How should venture capital firms price management fees during persistent inflation?

Persistent inflation reduces the real value of a fund’s income and raises operating costs for hiring, travel, and due diligence. Venture capital firms that ignore this environment risk underfunding their teams or shifting costs to portfolio companies. Josh Lerner, Harvard Business School, and Steven N. Kaplan, University of Chicago Booth School of Business, have both emphasized the importance of fee structures that preserve alignment between general partners and limited partners while allowing funds to operate effectively.

Adjust fees to reflect inflation

Firms can use indexation to tie management fees to a recognized inflation measure, enabling predictable adjustments while maintaining transparency. Combining modest indexation with a tiered fee model that lowers rates as capital is invested can preserve incentives to deploy effectively. Institutional Limited Partners Association recommends greater transparency and negotiation around fee mechanics, which supports using explicit clauses rather than informal adjustments. Indexation reduces ad-hoc repricing disputes but requires clear communication on timing and caps.

Balance incentives and consequences

Raising nominal fees may protect operations but can erode trust if perceived as self-serving; conversely, freezing fees forces cuts to staff or increases reliance on carry to compensate key personnel, altering risk-sharing. Cambridge Associates has documented growing LP scrutiny of fee arrangements, signaling that firms must justify changes with cost drivers and governance. In regions with high or volatile inflation, local labor markets may demand faster wage adjustments, and funds operating across territories should consider currency matching or hedging to protect real purchasing power. These measures add complexity and require stronger reporting.

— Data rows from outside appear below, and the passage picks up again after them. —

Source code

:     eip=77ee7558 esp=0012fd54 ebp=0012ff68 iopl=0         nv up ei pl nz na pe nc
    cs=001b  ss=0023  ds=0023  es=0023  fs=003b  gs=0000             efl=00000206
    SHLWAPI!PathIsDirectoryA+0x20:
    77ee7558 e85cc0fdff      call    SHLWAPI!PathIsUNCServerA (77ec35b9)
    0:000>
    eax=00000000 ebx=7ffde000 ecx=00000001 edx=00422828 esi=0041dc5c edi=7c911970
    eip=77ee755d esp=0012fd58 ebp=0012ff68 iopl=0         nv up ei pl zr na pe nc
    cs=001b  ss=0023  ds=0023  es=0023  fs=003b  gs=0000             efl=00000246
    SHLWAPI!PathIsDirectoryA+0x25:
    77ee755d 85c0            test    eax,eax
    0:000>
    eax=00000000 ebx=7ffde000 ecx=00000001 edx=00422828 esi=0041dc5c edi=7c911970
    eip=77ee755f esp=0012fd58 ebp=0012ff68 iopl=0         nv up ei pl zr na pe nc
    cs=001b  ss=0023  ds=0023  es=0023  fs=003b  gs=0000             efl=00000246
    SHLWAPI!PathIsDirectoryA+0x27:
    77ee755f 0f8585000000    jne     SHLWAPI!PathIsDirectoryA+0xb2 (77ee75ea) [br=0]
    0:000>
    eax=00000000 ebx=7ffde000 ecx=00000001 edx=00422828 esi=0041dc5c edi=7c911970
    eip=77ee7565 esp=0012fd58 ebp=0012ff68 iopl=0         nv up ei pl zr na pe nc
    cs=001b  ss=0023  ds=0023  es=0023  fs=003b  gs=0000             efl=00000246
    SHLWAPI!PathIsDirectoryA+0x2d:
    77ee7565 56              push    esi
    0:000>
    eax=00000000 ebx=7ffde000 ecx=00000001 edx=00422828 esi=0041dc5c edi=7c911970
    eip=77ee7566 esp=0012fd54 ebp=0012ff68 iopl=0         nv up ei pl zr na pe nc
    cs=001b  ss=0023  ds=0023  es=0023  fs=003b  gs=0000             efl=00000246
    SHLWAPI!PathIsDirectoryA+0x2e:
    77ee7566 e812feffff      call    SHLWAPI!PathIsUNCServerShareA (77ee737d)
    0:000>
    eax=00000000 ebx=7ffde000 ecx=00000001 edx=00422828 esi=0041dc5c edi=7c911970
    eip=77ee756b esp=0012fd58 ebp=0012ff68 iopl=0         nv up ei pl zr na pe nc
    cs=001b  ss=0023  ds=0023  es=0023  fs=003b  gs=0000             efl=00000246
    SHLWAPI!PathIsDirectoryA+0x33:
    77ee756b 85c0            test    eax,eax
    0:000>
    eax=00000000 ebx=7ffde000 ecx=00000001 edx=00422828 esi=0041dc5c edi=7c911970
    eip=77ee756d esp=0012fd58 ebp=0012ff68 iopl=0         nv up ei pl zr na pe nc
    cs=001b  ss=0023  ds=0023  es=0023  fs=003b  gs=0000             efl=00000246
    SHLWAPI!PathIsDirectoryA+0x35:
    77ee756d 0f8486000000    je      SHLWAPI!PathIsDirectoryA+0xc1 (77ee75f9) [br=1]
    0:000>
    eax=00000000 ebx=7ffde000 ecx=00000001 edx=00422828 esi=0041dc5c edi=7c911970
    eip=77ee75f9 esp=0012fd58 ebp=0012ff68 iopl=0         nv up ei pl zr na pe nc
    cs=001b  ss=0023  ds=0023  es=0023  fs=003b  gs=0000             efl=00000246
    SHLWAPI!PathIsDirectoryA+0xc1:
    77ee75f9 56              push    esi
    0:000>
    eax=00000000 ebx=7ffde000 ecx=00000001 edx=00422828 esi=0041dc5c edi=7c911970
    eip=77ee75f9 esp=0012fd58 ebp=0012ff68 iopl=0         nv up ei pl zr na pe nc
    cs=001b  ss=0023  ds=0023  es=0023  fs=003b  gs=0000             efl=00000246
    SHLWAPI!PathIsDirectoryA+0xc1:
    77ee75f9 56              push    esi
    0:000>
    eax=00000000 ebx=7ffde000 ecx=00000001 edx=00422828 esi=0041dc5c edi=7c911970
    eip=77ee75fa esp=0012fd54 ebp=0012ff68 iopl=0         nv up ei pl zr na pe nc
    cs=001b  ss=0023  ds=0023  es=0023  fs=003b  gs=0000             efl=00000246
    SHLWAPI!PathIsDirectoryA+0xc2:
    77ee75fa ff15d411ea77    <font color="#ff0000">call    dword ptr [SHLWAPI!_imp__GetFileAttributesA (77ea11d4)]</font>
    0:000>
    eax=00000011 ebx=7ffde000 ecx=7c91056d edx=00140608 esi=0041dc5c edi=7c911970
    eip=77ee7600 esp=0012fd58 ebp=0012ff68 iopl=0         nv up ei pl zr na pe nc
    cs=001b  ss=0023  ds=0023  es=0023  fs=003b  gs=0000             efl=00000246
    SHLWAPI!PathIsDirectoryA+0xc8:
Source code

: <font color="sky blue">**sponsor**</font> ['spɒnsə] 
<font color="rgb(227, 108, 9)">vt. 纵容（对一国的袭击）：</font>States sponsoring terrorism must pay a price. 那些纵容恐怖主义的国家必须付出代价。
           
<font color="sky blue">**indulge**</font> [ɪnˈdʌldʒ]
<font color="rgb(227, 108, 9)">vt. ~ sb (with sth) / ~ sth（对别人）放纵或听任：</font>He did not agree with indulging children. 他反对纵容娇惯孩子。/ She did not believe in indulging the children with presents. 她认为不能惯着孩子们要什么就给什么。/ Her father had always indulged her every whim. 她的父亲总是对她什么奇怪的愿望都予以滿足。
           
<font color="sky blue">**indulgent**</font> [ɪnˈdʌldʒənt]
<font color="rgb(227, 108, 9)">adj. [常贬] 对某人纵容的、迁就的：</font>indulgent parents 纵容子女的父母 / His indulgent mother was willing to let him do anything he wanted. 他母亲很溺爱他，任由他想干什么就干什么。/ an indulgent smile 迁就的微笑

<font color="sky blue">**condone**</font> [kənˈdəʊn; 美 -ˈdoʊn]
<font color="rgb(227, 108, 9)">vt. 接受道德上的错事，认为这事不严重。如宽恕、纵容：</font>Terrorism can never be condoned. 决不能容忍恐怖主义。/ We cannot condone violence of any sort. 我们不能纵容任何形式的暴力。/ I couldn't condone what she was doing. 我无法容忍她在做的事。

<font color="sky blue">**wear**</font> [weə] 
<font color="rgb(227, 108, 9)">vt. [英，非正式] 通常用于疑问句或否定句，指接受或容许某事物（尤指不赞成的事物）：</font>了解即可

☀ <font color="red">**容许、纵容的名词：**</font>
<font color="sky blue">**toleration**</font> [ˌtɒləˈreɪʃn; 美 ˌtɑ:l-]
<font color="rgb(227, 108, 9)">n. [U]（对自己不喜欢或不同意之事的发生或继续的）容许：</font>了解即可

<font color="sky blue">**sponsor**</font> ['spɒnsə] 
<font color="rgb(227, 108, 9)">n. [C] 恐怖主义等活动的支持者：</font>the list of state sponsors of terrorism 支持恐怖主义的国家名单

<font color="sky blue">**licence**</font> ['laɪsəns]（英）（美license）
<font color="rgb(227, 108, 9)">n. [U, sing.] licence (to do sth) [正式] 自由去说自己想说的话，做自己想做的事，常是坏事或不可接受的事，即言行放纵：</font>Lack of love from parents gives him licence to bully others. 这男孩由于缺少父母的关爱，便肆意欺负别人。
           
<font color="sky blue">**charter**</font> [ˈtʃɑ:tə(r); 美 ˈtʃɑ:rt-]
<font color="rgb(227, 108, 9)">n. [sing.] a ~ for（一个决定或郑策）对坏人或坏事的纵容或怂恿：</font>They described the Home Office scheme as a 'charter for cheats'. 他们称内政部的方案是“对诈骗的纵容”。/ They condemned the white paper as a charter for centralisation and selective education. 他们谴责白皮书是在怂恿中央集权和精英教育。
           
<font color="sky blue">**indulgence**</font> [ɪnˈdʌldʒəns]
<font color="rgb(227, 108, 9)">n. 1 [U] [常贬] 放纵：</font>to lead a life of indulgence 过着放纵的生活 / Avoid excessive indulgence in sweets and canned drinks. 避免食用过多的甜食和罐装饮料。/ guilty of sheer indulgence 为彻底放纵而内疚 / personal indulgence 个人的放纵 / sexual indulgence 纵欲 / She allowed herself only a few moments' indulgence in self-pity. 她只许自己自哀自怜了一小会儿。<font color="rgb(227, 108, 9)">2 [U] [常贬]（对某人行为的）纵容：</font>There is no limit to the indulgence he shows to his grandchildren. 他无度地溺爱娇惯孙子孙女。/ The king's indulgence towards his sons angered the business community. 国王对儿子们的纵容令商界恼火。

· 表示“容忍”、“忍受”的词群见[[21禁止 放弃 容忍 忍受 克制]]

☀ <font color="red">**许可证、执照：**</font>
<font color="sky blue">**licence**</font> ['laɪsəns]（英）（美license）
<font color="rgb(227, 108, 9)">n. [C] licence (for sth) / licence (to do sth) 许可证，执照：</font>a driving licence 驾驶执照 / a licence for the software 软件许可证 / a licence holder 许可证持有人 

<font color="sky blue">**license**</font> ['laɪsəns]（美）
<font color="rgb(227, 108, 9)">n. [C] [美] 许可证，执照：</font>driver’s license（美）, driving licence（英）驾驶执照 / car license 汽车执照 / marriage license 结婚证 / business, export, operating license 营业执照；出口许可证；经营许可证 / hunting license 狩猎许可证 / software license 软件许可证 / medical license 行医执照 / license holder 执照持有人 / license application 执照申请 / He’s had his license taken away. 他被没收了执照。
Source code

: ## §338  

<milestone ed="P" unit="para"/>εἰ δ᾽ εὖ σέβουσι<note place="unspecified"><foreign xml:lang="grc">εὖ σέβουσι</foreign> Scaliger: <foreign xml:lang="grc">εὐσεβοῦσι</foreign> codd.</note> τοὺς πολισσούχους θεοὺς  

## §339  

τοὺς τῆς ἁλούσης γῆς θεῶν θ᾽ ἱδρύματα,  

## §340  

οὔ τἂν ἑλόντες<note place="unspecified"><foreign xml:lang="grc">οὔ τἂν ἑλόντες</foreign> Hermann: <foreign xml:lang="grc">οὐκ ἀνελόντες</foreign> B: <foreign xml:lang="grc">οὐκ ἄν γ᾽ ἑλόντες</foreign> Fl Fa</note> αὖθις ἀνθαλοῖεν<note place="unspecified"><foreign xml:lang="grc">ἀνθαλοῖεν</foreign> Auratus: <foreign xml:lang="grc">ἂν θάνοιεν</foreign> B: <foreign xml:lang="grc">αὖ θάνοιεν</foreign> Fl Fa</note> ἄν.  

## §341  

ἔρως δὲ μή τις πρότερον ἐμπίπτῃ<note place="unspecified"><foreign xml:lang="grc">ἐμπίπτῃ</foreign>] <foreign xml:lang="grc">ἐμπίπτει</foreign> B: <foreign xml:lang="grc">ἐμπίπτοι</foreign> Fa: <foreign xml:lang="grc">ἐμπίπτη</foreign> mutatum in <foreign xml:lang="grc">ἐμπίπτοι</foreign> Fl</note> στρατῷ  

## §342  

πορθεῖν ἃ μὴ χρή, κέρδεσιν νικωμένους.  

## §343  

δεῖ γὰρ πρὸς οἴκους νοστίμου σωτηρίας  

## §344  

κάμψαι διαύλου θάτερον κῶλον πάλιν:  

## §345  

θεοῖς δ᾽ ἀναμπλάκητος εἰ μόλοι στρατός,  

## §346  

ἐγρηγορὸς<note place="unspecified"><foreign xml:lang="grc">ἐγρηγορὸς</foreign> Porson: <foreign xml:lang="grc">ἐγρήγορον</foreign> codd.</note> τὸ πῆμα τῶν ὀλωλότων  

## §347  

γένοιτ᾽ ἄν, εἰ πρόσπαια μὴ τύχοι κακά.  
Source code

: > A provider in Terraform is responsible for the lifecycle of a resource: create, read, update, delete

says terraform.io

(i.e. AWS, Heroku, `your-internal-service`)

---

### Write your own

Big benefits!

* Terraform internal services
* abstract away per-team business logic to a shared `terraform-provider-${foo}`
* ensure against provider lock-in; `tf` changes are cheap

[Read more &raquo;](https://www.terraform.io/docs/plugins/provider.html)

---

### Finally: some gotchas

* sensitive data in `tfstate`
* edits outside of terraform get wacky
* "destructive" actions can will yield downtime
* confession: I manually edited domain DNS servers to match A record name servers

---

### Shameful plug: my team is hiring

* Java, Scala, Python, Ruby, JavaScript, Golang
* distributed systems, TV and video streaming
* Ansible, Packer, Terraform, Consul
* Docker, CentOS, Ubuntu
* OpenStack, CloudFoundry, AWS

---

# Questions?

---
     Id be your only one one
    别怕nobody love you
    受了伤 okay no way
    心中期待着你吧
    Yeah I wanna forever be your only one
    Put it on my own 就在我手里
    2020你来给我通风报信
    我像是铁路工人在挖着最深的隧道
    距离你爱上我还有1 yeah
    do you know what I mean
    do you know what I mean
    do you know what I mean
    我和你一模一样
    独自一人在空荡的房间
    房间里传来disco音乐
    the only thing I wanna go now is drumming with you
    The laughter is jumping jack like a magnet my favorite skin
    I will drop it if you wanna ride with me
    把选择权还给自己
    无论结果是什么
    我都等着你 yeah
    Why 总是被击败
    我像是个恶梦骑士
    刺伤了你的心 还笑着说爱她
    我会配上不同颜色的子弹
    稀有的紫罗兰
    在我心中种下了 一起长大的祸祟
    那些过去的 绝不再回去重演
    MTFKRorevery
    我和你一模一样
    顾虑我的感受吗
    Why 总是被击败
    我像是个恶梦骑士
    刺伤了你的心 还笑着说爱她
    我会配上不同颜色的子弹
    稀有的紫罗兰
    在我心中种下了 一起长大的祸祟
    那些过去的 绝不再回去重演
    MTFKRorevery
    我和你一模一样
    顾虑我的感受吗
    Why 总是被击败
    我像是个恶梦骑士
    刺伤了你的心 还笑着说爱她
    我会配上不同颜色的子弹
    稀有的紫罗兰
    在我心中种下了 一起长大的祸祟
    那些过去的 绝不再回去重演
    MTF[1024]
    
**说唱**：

A practical framework combines modest CPI-linked adjustments, clearer allocation of reimbursable expenses, and enhanced alignment mechanisms such as greater share of carried interest or clawbacks that preserve LP returns. Enhance periodic disclosure on operating costs and projected fee trajectories to earn consent. By grounding fee design in transparent, verifiable metrics and documented governance, firms maintain credibility while ensuring sufficient resources to support portfolio companies through inflationary cycles. Implementation should be phased and discussed with anchor investors to avoid unintended capital-raising friction.